What is expected => The task here is to set down every line of the listing exactly.

Given data =>

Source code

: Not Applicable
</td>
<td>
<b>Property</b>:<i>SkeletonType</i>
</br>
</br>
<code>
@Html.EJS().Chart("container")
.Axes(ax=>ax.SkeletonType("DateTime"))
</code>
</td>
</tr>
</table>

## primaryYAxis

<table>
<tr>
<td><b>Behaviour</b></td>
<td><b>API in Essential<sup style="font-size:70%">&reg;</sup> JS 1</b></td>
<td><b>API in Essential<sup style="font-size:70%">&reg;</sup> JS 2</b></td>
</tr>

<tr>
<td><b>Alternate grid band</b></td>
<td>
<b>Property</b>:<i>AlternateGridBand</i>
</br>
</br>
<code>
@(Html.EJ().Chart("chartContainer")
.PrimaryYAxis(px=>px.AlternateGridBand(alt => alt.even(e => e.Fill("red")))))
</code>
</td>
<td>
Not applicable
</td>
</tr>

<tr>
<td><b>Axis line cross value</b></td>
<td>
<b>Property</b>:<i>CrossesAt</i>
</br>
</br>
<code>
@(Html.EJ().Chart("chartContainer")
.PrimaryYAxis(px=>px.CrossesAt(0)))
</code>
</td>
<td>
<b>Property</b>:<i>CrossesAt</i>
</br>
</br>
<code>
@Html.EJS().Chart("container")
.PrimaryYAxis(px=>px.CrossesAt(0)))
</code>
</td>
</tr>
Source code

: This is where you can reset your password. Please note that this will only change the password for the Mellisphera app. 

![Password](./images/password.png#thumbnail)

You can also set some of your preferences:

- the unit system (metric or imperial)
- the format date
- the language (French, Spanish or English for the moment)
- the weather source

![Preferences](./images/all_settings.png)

Task result =>
Source code

: Not Applicable
</td>
<td>
<b>Property</b>:<i>SkeletonType</i>
</br>
</br>
<code>
@Html.EJS().Chart("container")
.Axes(ax=>ax.SkeletonType("DateTime"))
</code>
</td>
</tr>
</table>

## primaryYAxis

<table>
<tr>
<td><b>Behaviour</b></td>
<td><b>API in Essential<sup style="font-size:70%">&reg;</sup> JS 1</b></td>
<td><b>API in Essential<sup style="font-size:70%">&reg;</sup> JS 2</b></td>
</tr>

<tr>
<td><b>Alternate grid band</b></td>
<td>
<b>Property</b>:<i>AlternateGridBand</i>
</br>
</br>
<code>
@(Html.EJ().Chart("chartContainer")
.PrimaryYAxis(px=>px.AlternateGridBand(alt => alt.even(e => e.Fill("red")))))
</code>
</td>
<td>
Not applicable
</td>
</tr>

<tr>
<td><b>Axis line cross value</b></td>
<td>
<b>Property</b>:<i>CrossesAt</i>
</br>
</br>
<code>
@(Html.EJ().Chart("chartContainer")
.PrimaryYAxis(px=>px.CrossesAt(0)))
</code>
</td>
<td>
<b>Property</b>:<i>CrossesAt</i>
</br>
</br>
<code>
@Html.EJS().Chart("container")
.PrimaryYAxis(px=>px.CrossesAt(0)))
</code>
</td>
</tr>
Source code

: This is where you can reset your password. Please note that this will only change the password for the Mellisphera app. 

![Password](./images/password.png#thumbnail)

You can also set some of your preferences:

- the unit system (metric or imperial)
- the format date
- the language (French, Spanish or English for the moment)
- the weather source

![Preferences](./images/all_settings.png)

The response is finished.